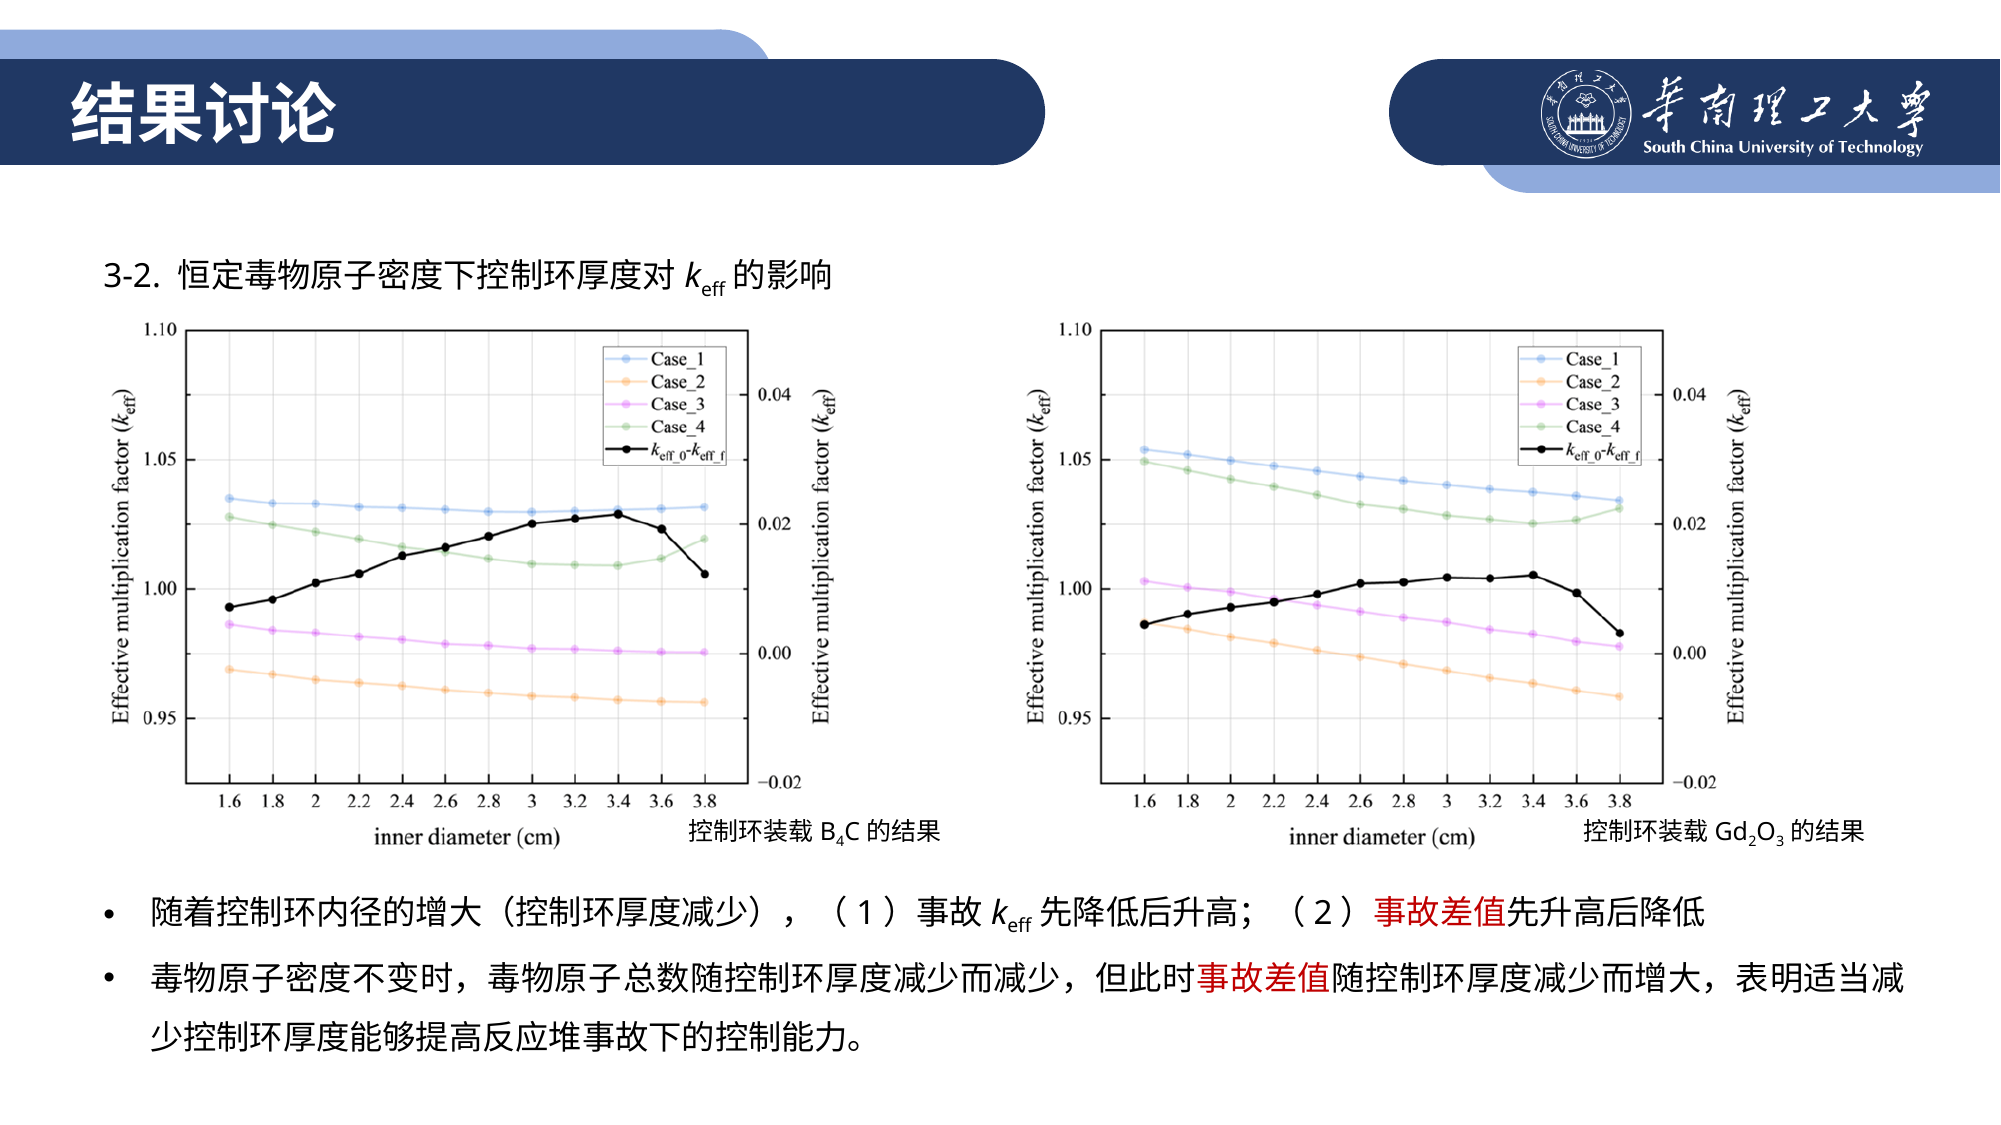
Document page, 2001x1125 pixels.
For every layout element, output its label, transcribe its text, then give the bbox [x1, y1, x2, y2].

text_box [0, 29, 774, 59]
text_box 3-2. 恒定毒物原子密度下控制环厚度对keff的影响 [87, 235, 1920, 296]
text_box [0, 59, 1046, 166]
text_box 随着控制环内径的增大（控制环厚度减少），（1）事故keff先降低后升高；（2）事故差值先升高后降低 毒物原子密度不变时，毒物原子总数随控制环厚度减少而减少，但此时事故差值随控制环厚度减少而增大，表明适当减少控制环厚度能够提高反应堆事故下的控制能力。 [87, 861, 1920, 1064]
picture [1003, 295, 1751, 863]
picture [88, 295, 836, 863]
picture [1535, 70, 1937, 159]
text_box 控制环装载Gd2O3的结果 [1751, 802, 1914, 861]
text_box 控制环装载B4C的结果 [836, 802, 1003, 861]
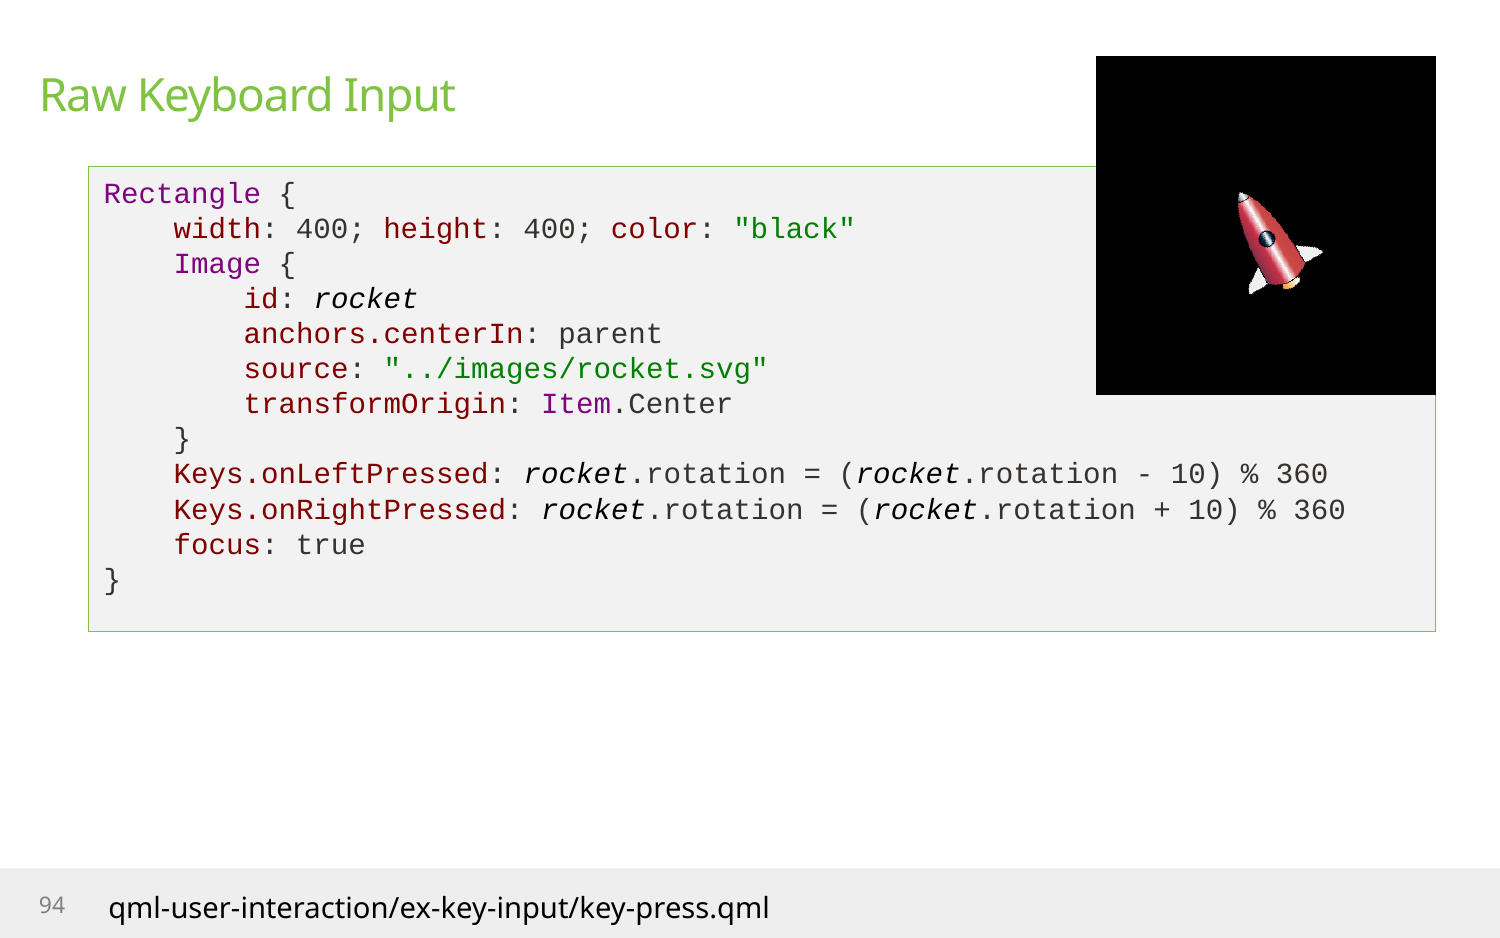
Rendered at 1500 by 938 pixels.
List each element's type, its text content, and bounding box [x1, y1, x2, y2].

picture [1096, 56, 1436, 395]
title Raw Keyboard Input [39, 66, 1052, 196]
slide_number 94 [39, 892, 93, 921]
text_box Rectangle { width: 400; height: 400; color: "black" Image { id: rocket anchors.centerIn: parent source: "../images/rocket.svg" transformOrigin: Item.Center } Keys.onLeftPressed: rocket.rotation = (rocket.rotation - 10) % 360 Keys.onRightPressed: rocket.rotation = (rocket.rotation + 10) % 360 focus: true } [88, 166, 1436, 632]
text_box qml-user-interaction/ex-key-input/key-press.qml [93, 882, 1073, 932]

######

» How to complete this task
Pictures should be skipped, and the records retyped word for word.

» Task answer
Document page, 2001x1125 pixels.
For every layout element, output its label, transcribe its text, then give the bbox [x1, y1, x2, y2].

text_box [0, 29, 774, 59]
text_box 3-2. 恒定毒物原子密度下控制环厚度对keff的影响 [87, 235, 1920, 296]
text_box [0, 59, 1046, 166]
text_box 随着控制环内径的增大（控制环厚度减少），（1）事故keff先降低后升高；（2）事故差值先升高后降低 毒物原子密度不变时，毒物原子总数随控制环厚度减少而减少，但此时事故差值随控制环厚度减少而增大，表明适当减少控制环厚度能够提高反应堆事故下的控制能力。 [87, 861, 1920, 1064]
picture [1003, 295, 1751, 863]
picture [88, 295, 836, 863]
picture [1535, 70, 1937, 159]
text_box 控制环装载Gd2O3的结果 [1751, 802, 1914, 861]
text_box 控制环装载B4C的结果 [836, 802, 1003, 861]
Rendered at 1500 by 938 pixels.
List each element's type, its text content, and bounding box [x1, y1, x2, y2].

picture [1096, 56, 1436, 395]
title Raw Keyboard Input [39, 66, 1052, 196]
slide_number 94 [39, 892, 93, 921]
text_box Rectangle { width: 400; height: 400; color: "black" Image { id: rocket anchors.centerIn: parent source: "../images/rocket.svg" transformOrigin: Item.Center } Keys.onLeftPressed: rocket.rotation = (rocket.rotation - 10) % 360 Keys.onRightPressed: rocket.rotation = (rocket.rotation + 10) % 360 focus: true } [88, 166, 1436, 632]
text_box qml-user-interaction/ex-key-input/key-press.qml [93, 882, 1073, 932]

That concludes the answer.